___ Records provided
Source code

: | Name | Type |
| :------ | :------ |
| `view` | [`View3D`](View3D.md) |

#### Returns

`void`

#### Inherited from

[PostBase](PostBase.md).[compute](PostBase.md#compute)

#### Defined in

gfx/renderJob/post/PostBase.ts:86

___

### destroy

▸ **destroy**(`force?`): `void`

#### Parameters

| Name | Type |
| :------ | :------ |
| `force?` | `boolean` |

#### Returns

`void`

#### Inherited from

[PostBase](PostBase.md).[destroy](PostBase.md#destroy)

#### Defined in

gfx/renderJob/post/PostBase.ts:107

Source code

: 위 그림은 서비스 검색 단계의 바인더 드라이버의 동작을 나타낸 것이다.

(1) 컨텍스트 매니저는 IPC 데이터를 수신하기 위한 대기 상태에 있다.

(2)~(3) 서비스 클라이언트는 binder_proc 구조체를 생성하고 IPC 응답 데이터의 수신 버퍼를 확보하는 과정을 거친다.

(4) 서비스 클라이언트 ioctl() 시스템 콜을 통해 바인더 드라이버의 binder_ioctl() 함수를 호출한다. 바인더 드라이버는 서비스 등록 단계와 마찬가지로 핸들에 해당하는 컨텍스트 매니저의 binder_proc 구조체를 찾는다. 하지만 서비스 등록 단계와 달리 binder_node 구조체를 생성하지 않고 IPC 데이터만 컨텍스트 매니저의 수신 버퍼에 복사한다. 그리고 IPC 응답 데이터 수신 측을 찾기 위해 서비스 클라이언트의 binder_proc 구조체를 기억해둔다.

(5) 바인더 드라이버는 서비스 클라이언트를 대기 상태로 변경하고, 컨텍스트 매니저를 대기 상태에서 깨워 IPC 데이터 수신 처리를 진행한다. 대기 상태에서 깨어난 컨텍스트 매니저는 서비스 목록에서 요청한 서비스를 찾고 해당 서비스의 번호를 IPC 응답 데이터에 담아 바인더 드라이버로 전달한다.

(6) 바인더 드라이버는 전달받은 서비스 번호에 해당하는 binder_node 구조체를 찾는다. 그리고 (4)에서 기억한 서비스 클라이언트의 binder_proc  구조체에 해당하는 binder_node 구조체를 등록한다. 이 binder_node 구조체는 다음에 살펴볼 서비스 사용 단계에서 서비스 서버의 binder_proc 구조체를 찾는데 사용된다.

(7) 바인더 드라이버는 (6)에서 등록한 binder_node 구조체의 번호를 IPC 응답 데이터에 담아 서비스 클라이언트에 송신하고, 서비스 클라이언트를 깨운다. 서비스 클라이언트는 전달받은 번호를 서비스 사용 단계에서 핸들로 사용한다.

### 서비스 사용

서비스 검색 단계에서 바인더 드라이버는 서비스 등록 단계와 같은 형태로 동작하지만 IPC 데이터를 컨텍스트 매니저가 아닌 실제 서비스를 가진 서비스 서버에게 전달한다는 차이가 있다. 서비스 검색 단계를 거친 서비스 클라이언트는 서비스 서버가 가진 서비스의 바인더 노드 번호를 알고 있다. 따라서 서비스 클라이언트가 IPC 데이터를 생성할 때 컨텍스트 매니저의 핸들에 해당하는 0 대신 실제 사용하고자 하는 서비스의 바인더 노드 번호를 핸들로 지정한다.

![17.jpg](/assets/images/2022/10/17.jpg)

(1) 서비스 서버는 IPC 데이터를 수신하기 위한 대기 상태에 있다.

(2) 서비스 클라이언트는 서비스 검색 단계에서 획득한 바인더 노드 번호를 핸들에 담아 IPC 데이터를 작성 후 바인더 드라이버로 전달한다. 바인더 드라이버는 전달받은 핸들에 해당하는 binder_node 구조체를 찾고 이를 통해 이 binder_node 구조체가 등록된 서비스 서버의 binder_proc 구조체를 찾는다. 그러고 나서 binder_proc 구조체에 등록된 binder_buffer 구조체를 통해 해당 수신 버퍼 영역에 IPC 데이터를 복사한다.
______
_Description of the task_
Please copy out the full listing above, character for character, with nothing changed, added, or left out.

_Written reply_
Source code

: | Name | Type |
| :------ | :------ |
| `view` | [`View3D`](View3D.md) |

#### Returns

`void`

#### Inherited from

[PostBase](PostBase.md).[compute](PostBase.md#compute)

#### Defined in

gfx/renderJob/post/PostBase.ts:86

___

### destroy

▸ **destroy**(`force?`): `void`

#### Parameters

| Name | Type |
| :------ | :------ |
| `force?` | `boolean` |

#### Returns

`void`

#### Inherited from

[PostBase](PostBase.md).[destroy](PostBase.md#destroy)

#### Defined in

gfx/renderJob/post/PostBase.ts:107

Source code

: 위 그림은 서비스 검색 단계의 바인더 드라이버의 동작을 나타낸 것이다.

(1) 컨텍스트 매니저는 IPC 데이터를 수신하기 위한 대기 상태에 있다.

(2)~(3) 서비스 클라이언트는 binder_proc 구조체를 생성하고 IPC 응답 데이터의 수신 버퍼를 확보하는 과정을 거친다.

(4) 서비스 클라이언트 ioctl() 시스템 콜을 통해 바인더 드라이버의 binder_ioctl() 함수를 호출한다. 바인더 드라이버는 서비스 등록 단계와 마찬가지로 핸들에 해당하는 컨텍스트 매니저의 binder_proc 구조체를 찾는다. 하지만 서비스 등록 단계와 달리 binder_node 구조체를 생성하지 않고 IPC 데이터만 컨텍스트 매니저의 수신 버퍼에 복사한다. 그리고 IPC 응답 데이터 수신 측을 찾기 위해 서비스 클라이언트의 binder_proc 구조체를 기억해둔다.

(5) 바인더 드라이버는 서비스 클라이언트를 대기 상태로 변경하고, 컨텍스트 매니저를 대기 상태에서 깨워 IPC 데이터 수신 처리를 진행한다. 대기 상태에서 깨어난 컨텍스트 매니저는 서비스 목록에서 요청한 서비스를 찾고 해당 서비스의 번호를 IPC 응답 데이터에 담아 바인더 드라이버로 전달한다.

(6) 바인더 드라이버는 전달받은 서비스 번호에 해당하는 binder_node 구조체를 찾는다. 그리고 (4)에서 기억한 서비스 클라이언트의 binder_proc  구조체에 해당하는 binder_node 구조체를 등록한다. 이 binder_node 구조체는 다음에 살펴볼 서비스 사용 단계에서 서비스 서버의 binder_proc 구조체를 찾는데 사용된다.

(7) 바인더 드라이버는 (6)에서 등록한 binder_node 구조체의 번호를 IPC 응답 데이터에 담아 서비스 클라이언트에 송신하고, 서비스 클라이언트를 깨운다. 서비스 클라이언트는 전달받은 번호를 서비스 사용 단계에서 핸들로 사용한다.

### 서비스 사용

서비스 검색 단계에서 바인더 드라이버는 서비스 등록 단계와 같은 형태로 동작하지만 IPC 데이터를 컨텍스트 매니저가 아닌 실제 서비스를 가진 서비스 서버에게 전달한다는 차이가 있다. 서비스 검색 단계를 거친 서비스 클라이언트는 서비스 서버가 가진 서비스의 바인더 노드 번호를 알고 있다. 따라서 서비스 클라이언트가 IPC 데이터를 생성할 때 컨텍스트 매니저의 핸들에 해당하는 0 대신 실제 사용하고자 하는 서비스의 바인더 노드 번호를 핸들로 지정한다.

![17.jpg](/assets/images/2022/10/17.jpg)

(1) 서비스 서버는 IPC 데이터를 수신하기 위한 대기 상태에 있다.

(2) 서비스 클라이언트는 서비스 검색 단계에서 획득한 바인더 노드 번호를 핸들에 담아 IPC 데이터를 작성 후 바인더 드라이버로 전달한다. 바인더 드라이버는 전달받은 핸들에 해당하는 binder_node 구조체를 찾고 이를 통해 이 binder_node 구조체가 등록된 서비스 서버의 binder_proc 구조체를 찾는다. 그러고 나서 binder_proc 구조체에 등록된 binder_buffer 구조체를 통해 해당 수신 버퍼 영역에 IPC 데이터를 복사한다.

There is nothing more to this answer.